Troubleshooting

Learn about troubleshooting steps that you might find helpful if you run into problems using Google Kubernetes Engine.

Debugging Kubernetes resources

If you are experiencing an issue related to your cluster, refer to Troubleshooting Clusters in the Kubernetes documentation.

If you are having an issue with your application, its Pods, or its controller object, refer to Troubleshooting Applications.

The kubectl command isn't found

First, install the kubectl binary by running the following command:

sudo gcloud components update kubectl

Answer "yes" when the installer prompts you to modify your $PATH environment variable. Modifying this variables enables you to use kubectl commands without typing their full file path.

Alternatively, add the following line to ~/.bashrc (or ~/.bash_profile in macOS, or wherever your shell stores environment variables):

export PATH=$PATH:/usr/local/share/google/google-cloud-sdk/bin/

Finally, run the following command to load your updated .bashrc (or .bash_profile) file:

source ~/.bashrc

kubectl commands return "connection refused" error

Set the cluster context with the following command:

gcloud container clusters get-credentials CLUSTER_NAME

If you are unsure of what to enter for CLUSTER_NAME, use the following command to list your clusters:

gcloud container clusters list

kubectl commands return "failed to negotiate an api version" error

Ensure kubectl has authentication credentials:

gcloud auth application-default login

The kubectl logs, attach, exec, and port-forward commands hang

These commands rely on the cluster's master being able to talk to the nodes in the cluster. However, because the master isn't in the same Compute Engine network as your cluster's nodes, we rely on SSH tunnels to enable secure communication.

■ ■ ■ ■ ■ ■ ■

WORK TASK 1: In the GKE troubleshooting guide, rewrite the passage that opens with "If you are experiencing" and closes with "full file path.", swapping "installer" for "setup program".
WORK TASK 2: Extend the GKE troubleshooting guide past its final sentence.

INFORMATION PROVIDED:
■ ■ ■ ■ ■ ■ ■

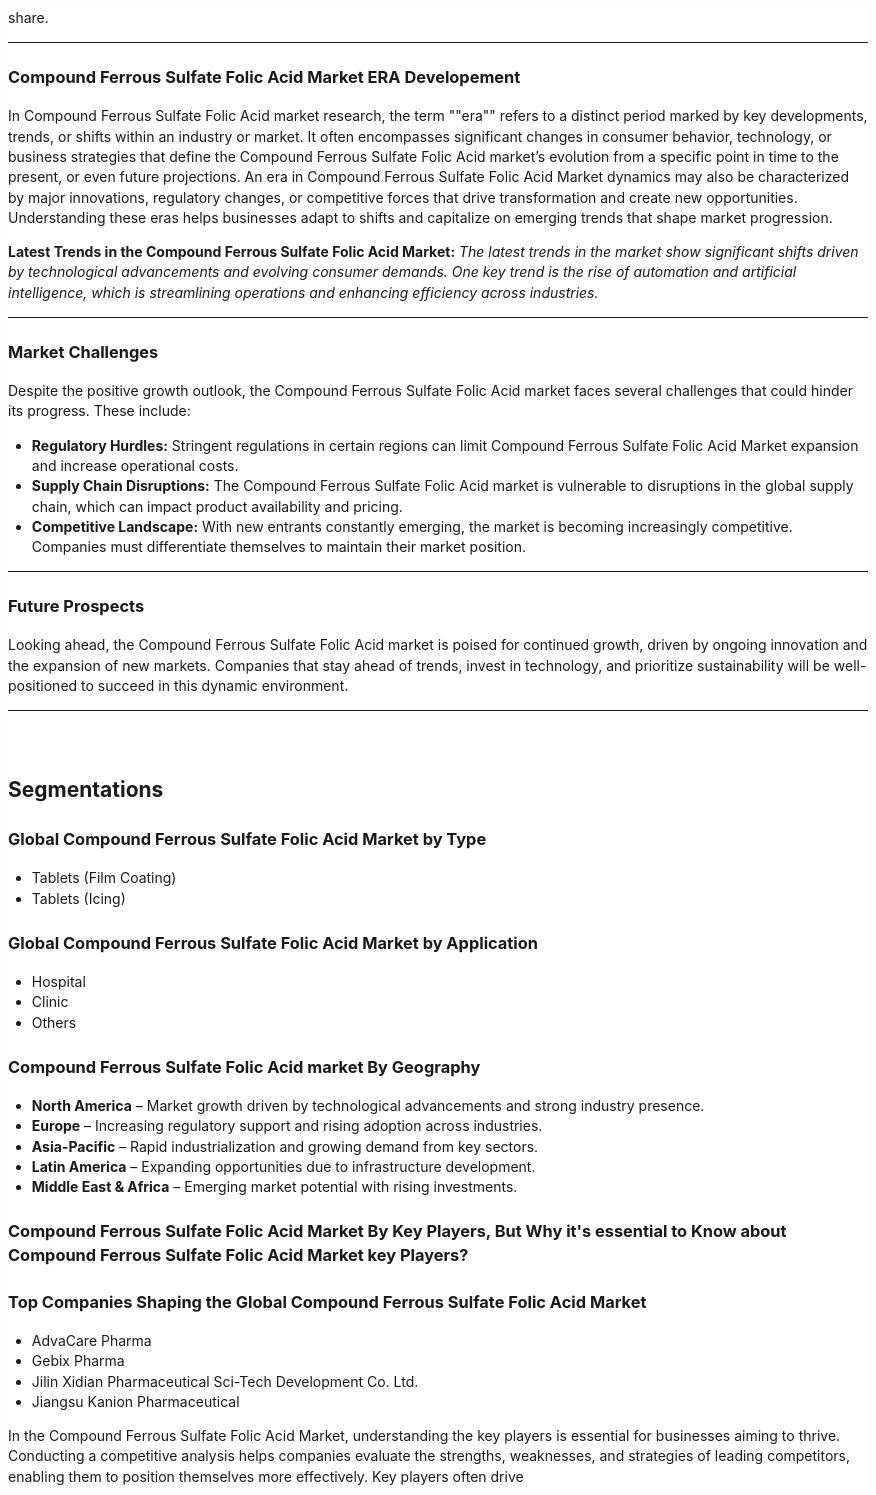 share.</span></li></ol></div><hr class="my-[3.2rem] mx-auto h-[1px] border-0 bg-black-a16" data-test-id="publishing-divider-block" /><div class="article-main__content" data-test-id="publishing-text-block"><h3><span class="">Compound Ferrous Sulfate Folic Acid Market ERA Developement</span></h3></div><div class="article-main__content" data-test-id="publishing-text-block"><p><span class="font-[700]">In Compound Ferrous Sulfate Folic Acid market research, the term ""era"" refers to a distinct period marked by key developments, trends, or shifts within an industry or market. It often encompasses significant changes in consumer behavior, technology, or business strategies that define the Compound Ferrous Sulfate Folic Acid market&rsquo;s evolution from a specific point in time to the present, or even future projections. An era in Compound Ferrous Sulfate Folic Acid Market dynamics may also be characterized by major innovations, regulatory changes, or competitive forces that drive transformation and create new opportunities. Understanding these eras helps businesses adapt to shifts and capitalize on emerging trends that shape market progression.</span></p></div><div class="article-main__content" data-test-id="publishing-text-block"><p><span class="font-[700]"><strong>Latest Trends in the Compound Ferrous Sulfate Folic Acid Market:</strong>&nbsp;</span><em><span class="">The latest trends in the market show significant shifts driven by technological advancements and evolving consumer demands. One key trend is the rise of automation and artificial intelligence, which is streamlining operations and enhancing efficiency across industries.</span></em></p></div><hr class="my-[3.2rem] mx-auto h-[1px] border-0 bg-black-a16" data-test-id="publishing-divider-block" /><div class="article-main__content" data-test-id="publishing-text-block"><h3><span class="">Market Challenges</span></h3></div><div class="article-main__content" data-test-id="publishing-text-block"><p><span class="">Despite the positive growth outlook, the Compound Ferrous Sulfate Folic Acid market faces several challenges that could hinder its progress. These include:</span></p></div><div class="article-main__content" data-test-id="publishing-text-block"><ul><li><strong><span class="font-[700]">Regulatory Hurdles</span></strong><span class=""><strong>:</strong> Stringent regulations in certain regions can limit Compound Ferrous Sulfate Folic Acid Market expansion and increase operational costs.</span></li><li><strong><span class="font-[700]">Supply Chain Disruptions</span></strong><span class=""><strong>:</strong> The Compound Ferrous Sulfate Folic Acid market is vulnerable to disruptions in the global supply chain, which can impact product availability and pricing.</span></li><li><strong><span class="font-[700]">Competitive Landscape</span></strong><span class=""><strong>:</strong> With new entrants constantly emerging, the market is becoming increasingly competitive. Companies must differentiate themselves to maintain their market position.</span></li></ul></div><hr class="my-[3.2rem] mx-auto h-[1px] border-0 bg-black-a16" data-test-id="publishing-divider-block" /><div class="article-main__content" data-test-id="publishing-text-block"><h3><span class="">Future Prospects</span></h3></div><div class="article-main__content" data-test-id="publishing-text-block"><p><span class="">Looking ahead, the Compound Ferrous Sulfate Folic Acid market is poised for continued growth, driven by ongoing innovation and the expansion of new markets. Companies that stay ahead of trends, invest in technology, and prioritize sustainability will be well-positioned to succeed in this dynamic environment.</span></p></div><hr class="my-[3.2rem] mx-auto h-[1px] border-0 bg-black-a16" data-test-id="publishing-divider-block" /><div class="article-main__content" data-test-id="publishing-text-block">&nbsp;</div><div class="article-main__content" data-test-id="publishing-text-block"><h2>Segmentations</h2><h3>Global Compound Ferrous Sulfate Folic Acid Market by Type</h3><ul><li>Tablets (Film Coating)</li><li>Tablets (Icing)</li></ul><h3>Global Compound Ferrous Sulfate Folic Acid Market by Application</h3><ul><li>Hospital</li><li>Clinic</li><li>Others</li></ul></div><div class="article-main__content" data-test-id="publishing-text-block"><h3>Compound Ferrous Sulfate Folic Acid market By Geography</h3><ul><li><strong>North America</strong> &ndash; Market growth driven by technological advancements and strong industry presence.</li><li><strong>Europe</strong> &ndash; Increasing regulatory support and rising adoption across industries.</li><li><strong>Asia-Pacific</strong> &ndash; Rapid industrialization and growing demand from key sectors.</li><li><strong>Latin America</strong> &ndash; Expanding opportunities due to infrastructure development.</li><li><strong>Middle East &amp; Africa</strong> &ndash; Emerging market potential with rising investments.</li></ul><h3><span class="">Compound Ferrous Sulfate Folic Acid Market By Key Players, But Why it's essential to Know about Compound Ferrous Sulfate Folic Acid Market key Players?&nbsp;</span></h3><p><span class=""><h3>Top Companies Shaping the Global Compound Ferrous Sulfate Folic Acid Market </h3><ul><li>AdvaCare Pharma</li><li>Gebix Pharma</li><li>Jilin Xidian Pharmaceutical Sci-Tech Development Co. Ltd.</li><li>Jiangsu Kanion Pharmaceutical</li></ul></span></p></div><div class="article-main__content" data-test-id="publishing-text-block"><p><span class="">In the Compound Ferrous Sulfate Folic Acid Market, understanding the key players is essential for businesses aiming to thrive. Conducting a </span><span class="font-[700]">competitive analysis</span><span class=""> helps companies evaluate the strengths, weaknesses, and strategies of leading competitors, enabling them to position themselves more effectively. Key players often drive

■ ■ ■ ■ ■ ■ ■

YOUR RESPONSE 1:
If you are experiencing an issue related to your cluster, refer to Troubleshooting Clusters in the Kubernetes documentation.

If you are having an issue with your application, its Pods, or its controller object, refer to Troubleshooting Applications.

The kubectl command isn't found

First, install the kubectl binary by running the following command:

sudo gcloud components update kubectl

Answer "yes" when the setup program prompts you to modify your $PATH environment variable. Modifying this variables enables you to use kubectl commands without typing their full file path.

YOUR RESPONSE 2:
GKE saves an SSH public key file in your Compute Engine project metadata. All Compute Engine VMs using Google-provided images regularly check their project's common metadata and their instance's metadata for SSH keys to add to the VM's list of authorized users. GKE also adds a firewall rule to your Compute Engine network allowing SSH access from the master's IP address to each node in the cluster.

If any of the above kubectl commands don't run, it's likely that the master is unable to open SSH tunnels with the nodes. Check for these potential causes:

  1. The cluster doesn't have any nodes.

    If you've scaled down the number of nodes in your cluster to zero, SSH tunnels won't work.

    To fix it, resize your cluster to have at least one node.

  2. Pods in the cluster have gotten stuck in a terminating state and have prevented nodes that no longer exist from being removed from the cluster.

    This is an issue that should only affect Kubernetes version 1.1, but could be caused by repeated resizing of the cluster.

    To fix it, delete the Pods that have been in a terminating state for more than a few minutes. The old nodes are then removed from the master's API and replaced by the new nodes.

  3. Your network's firewall rules don't allow for SSH access to the master.

    All Compute Engine networks are created with a firewall rule called "default-allow-ssh" that allows SSH access from all IP addresses (requiring a valid private key, of course). GKE also inserts an SSH rule for each cluster of the form gke-<cluster_name>-<random-characters>-ssh that allows SSH access specifically from the cluster's master IP to the cluster's nodes. If neither of these rules exists, then the master will be unable to open SSH tunnels.

    To fix it, re-add a firewall rule allowing access to VMs with the tag that's on all the cluster's nodes from the master's IP address.

  4. Your project's common metadata entry for "ssh-keys" is full.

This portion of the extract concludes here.